Exercise requirements = Below is a set of records; reproduce them exactly without their pictures.

== == ==

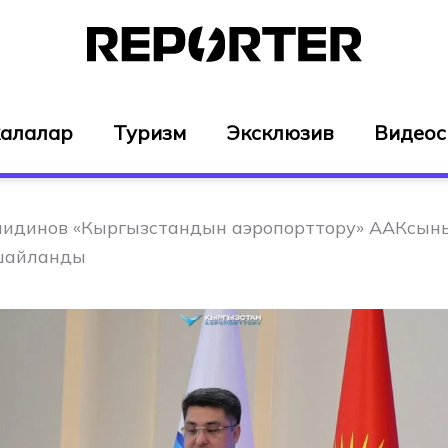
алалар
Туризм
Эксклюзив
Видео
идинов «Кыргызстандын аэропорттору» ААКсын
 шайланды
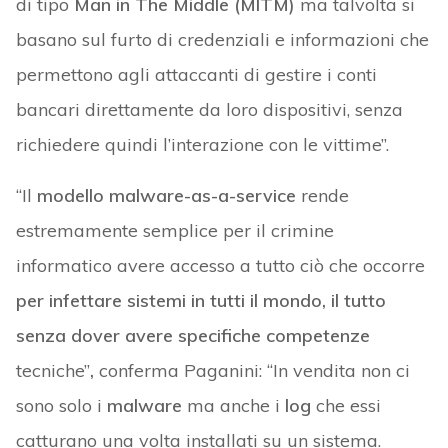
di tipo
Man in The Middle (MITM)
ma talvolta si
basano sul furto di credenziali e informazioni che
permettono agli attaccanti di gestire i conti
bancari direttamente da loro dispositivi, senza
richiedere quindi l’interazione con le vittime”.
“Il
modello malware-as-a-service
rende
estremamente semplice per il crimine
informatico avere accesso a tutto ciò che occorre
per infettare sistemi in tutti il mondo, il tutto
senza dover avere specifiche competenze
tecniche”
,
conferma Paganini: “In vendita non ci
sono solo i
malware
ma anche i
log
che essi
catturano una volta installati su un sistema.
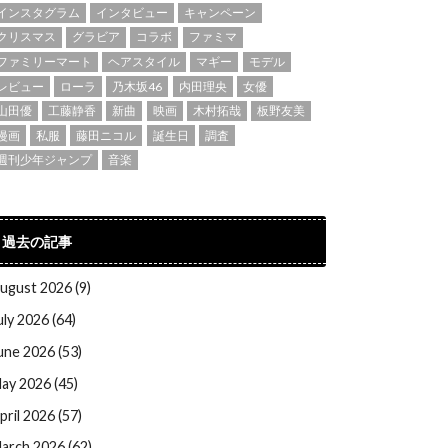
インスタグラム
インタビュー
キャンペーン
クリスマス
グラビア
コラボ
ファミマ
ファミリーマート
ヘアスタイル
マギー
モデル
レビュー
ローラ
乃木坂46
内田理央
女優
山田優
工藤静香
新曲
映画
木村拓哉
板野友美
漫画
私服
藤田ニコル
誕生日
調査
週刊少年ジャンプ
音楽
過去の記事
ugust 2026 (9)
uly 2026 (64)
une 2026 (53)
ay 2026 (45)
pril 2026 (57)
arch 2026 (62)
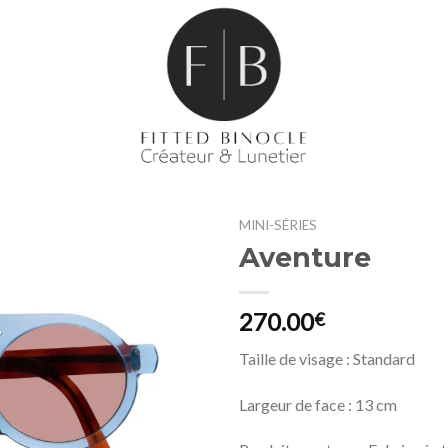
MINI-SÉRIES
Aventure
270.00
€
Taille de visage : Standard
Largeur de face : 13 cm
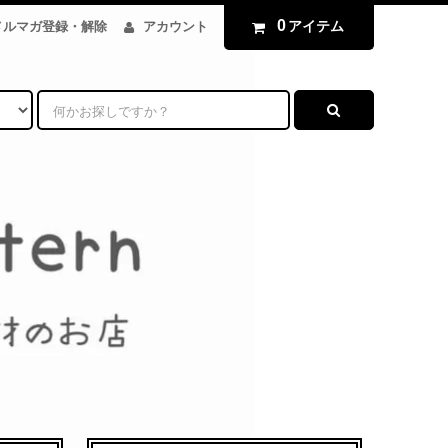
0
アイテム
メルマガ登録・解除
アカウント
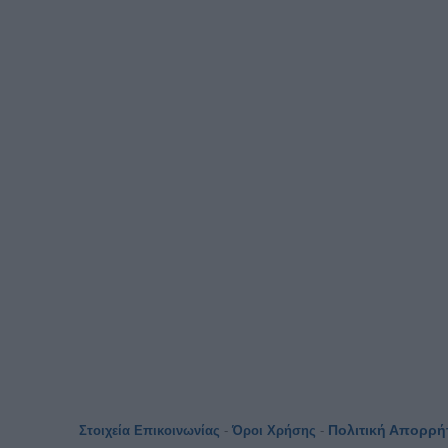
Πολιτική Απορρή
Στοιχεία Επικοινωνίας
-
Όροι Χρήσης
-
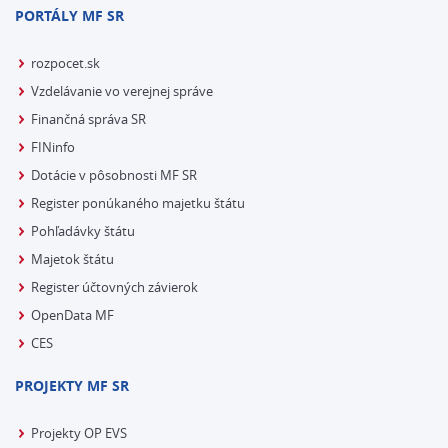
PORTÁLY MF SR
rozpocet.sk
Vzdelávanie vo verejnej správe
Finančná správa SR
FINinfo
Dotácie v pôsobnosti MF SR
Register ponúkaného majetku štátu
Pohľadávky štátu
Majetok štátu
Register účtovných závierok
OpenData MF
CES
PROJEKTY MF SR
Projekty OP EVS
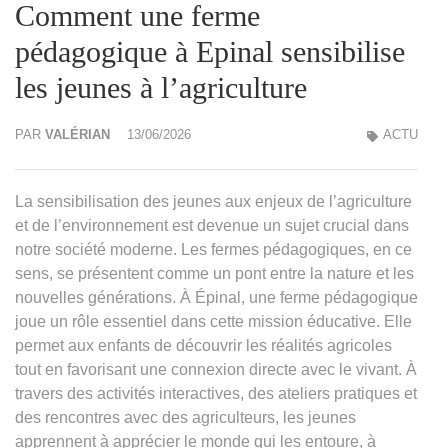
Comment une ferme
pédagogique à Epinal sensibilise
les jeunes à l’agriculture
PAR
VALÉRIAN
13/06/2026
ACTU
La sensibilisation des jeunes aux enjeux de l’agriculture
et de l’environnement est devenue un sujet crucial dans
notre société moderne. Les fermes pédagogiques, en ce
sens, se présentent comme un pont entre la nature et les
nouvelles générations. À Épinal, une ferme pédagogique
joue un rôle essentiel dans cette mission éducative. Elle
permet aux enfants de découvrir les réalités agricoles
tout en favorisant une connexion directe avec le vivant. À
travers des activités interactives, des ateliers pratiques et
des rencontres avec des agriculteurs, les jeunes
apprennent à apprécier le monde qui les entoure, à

== == ==

Answer box =
алалар
Туризм
Эксклюзив
Видео
идинов «Кыргызстандын аэропорттору» ААКсын
 шайланды
di tipo
Man in The Middle (MITM)
ma talvolta si
basano sul furto di credenziali e informazioni che
permettono agli attaccanti di gestire i conti
bancari direttamente da loro dispositivi, senza
richiedere quindi l’interazione con le vittime”.
“Il
modello malware-as-a-service
rende
estremamente semplice per il crimine
informatico avere accesso a tutto ciò che occorre
per infettare sistemi in tutti il mondo, il tutto
senza dover avere specifiche competenze
tecniche”
,
conferma Paganini: “In vendita non ci
sono solo i
malware
ma anche i
log
che essi
catturano una volta installati su un sistema.
インスタグラム
インタビュー
キャンペーン
クリスマス
グラビア
コラボ
ファミマ
ファミリーマート
ヘアスタイル
マギー
モデル
レビュー
ローラ
乃木坂46
内田理央
女優
山田優
工藤静香
新曲
映画
木村拓哉
板野友美
漫画
私服
藤田ニコル
誕生日
調査
週刊少年ジャンプ
音楽
過去の記事
ugust 2026 (9)
uly 2026 (64)
une 2026 (53)
ay 2026 (45)
pril 2026 (57)
arch 2026 (62)
MINI-SÉRIES
Aventure
270.00
€
Taille de visage : Standard
Largeur de face : 13 cm
0
アイテム
メルマガ登録・解除
アカウント
Πολιτική Απορρή
Στοιχεία Επικοινωνίας
-
Όροι Χρήσης
-
PORTÁLY MF SR
rozpocet.sk
Vzdelávanie vo verejnej správe
Finančná správa SR
FINinfo
Dotácie v pôsobnosti MF SR
Register ponúkaného majetku štátu
Pohľadávky štátu
Majetok štátu
Register účtovných závierok
OpenData MF
CES
PROJEKTY MF SR
Projekty OP EVS
Comment une ferme
pédagogique à Epinal sensibilise
les jeunes à l’agriculture
PAR
VALÉRIAN
13/06/2026
ACTU
La sensibilisation des jeunes aux enjeux de l’agriculture
et de l’environnement est devenue un sujet crucial dans
notre société moderne. Les fermes pédagogiques, en ce
sens, se présentent comme un pont entre la nature et les
nouvelles générations. À Épinal, une ferme pédagogique
joue un rôle essentiel dans cette mission éducative. Elle
permet aux enfants de découvrir les réalités agricoles
tout en favorisant une connexion directe avec le vivant. À
travers des activités interactives, des ateliers pratiques et
des rencontres avec des agriculteurs, les jeunes
apprennent à apprécier le monde qui les entoure, à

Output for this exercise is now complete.